Epidemiological Features of Non-Sustained Ventricular Tachycardia in Acute Coronary Syndrome with ST Segment Elevation.
Clinical Medicine And Health Research Journal,
Vol. 3 No. 5 (2023),
15 September 2023
,
Page 540-546
https://doi.org/10.18535/cmhrj.v3i5.231
Abstract
Background: Non-Sustained Ventricular Tachycardia is the most frequent ventricular arrhythmias in acute coronary syndrome with ST segment elevation, the assessment of its incidence and prognosis have been the subject of several international studies, but its epidemiological data is lacking in Algeria.

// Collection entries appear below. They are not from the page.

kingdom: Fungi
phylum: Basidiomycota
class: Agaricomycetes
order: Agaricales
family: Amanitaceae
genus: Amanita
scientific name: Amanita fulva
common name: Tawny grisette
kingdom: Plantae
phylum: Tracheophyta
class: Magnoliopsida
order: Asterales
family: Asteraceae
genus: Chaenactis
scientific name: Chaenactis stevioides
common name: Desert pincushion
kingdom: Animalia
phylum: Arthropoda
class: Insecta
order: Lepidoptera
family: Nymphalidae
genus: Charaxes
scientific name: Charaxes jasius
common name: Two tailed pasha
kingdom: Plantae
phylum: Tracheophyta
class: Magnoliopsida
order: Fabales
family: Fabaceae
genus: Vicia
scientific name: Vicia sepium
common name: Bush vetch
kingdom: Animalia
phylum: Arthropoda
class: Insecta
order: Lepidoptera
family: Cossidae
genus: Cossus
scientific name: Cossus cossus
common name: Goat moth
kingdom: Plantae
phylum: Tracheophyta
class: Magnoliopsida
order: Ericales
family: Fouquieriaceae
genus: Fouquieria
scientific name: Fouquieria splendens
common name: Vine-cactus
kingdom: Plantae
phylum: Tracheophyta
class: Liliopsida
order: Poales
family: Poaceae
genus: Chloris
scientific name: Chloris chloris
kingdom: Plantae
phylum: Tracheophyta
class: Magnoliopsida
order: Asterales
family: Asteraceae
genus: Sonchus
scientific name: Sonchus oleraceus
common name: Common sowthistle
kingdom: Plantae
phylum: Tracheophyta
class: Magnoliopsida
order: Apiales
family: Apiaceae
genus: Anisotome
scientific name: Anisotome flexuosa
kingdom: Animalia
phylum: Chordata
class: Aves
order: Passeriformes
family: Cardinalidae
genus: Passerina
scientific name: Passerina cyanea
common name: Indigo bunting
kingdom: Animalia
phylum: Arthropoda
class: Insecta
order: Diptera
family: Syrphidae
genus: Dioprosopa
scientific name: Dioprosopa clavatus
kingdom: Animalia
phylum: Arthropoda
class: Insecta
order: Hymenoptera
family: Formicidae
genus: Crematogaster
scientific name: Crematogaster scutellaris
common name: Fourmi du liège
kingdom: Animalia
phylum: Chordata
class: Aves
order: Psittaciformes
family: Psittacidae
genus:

Aims: The main objective of our study is the determination of the frequency of Non-Sustained ventricular tachycardia in acute coronary syndrome with ST segment elevation, the secondary objective was the analysis of predictive factors of this arrhythmia, and related mortality.
Methods and materials: In this prospective study, conducted in the cardiology department of Hussein Dey hospital (Algiers-Algeria), 467 patients with acute coronary syndrome with elevated ST segment (87 women and 380 men) were enrolled between 28 February 2014 and 16 July 2015. The average age is 60 ± 13 years; at admission, a Holter recorder was attached for continuous ECG monitoring during 48 hours
Kruskal’s ANNOVA or H tests were used for comparison of quantitative variables, χ2 test or Fisher’s exact test, were used for qualitative variables, all tests were performed with 1st species risk of 5%.
Results: The frequency of Non-Sustained Ventricular Tachycardia is 28.3 % (132 patients), CI 95%: [24.2%-32.4%], multivariate analysis identified the following independent predictors: Age ≤ 58 years, current active smoking, presence of akinetic segment in echocardiography, and short time from symptom onset to emergency room.
The risk of in-hospital mortality is low, but not significant (Hazard Ration of 0.156. CI 95%: [0.21-1.177], p = 0.072)
Conclusion: NonSustained Ventricular tachycardia is the most frequent arrhythmias during acute coronary syndrome with elevated ST segment, its predictive factors according to our study are: Age ≤ 58 years, current active smoking, presence of akinetic segment in echocardiography, and short time from symptom onset to emergency room. The risk of in-hospital mortality is low, but not significant
- Acute Coronary Syndrome, Non-Sustained Ventricular Tachycardia, current active smoking.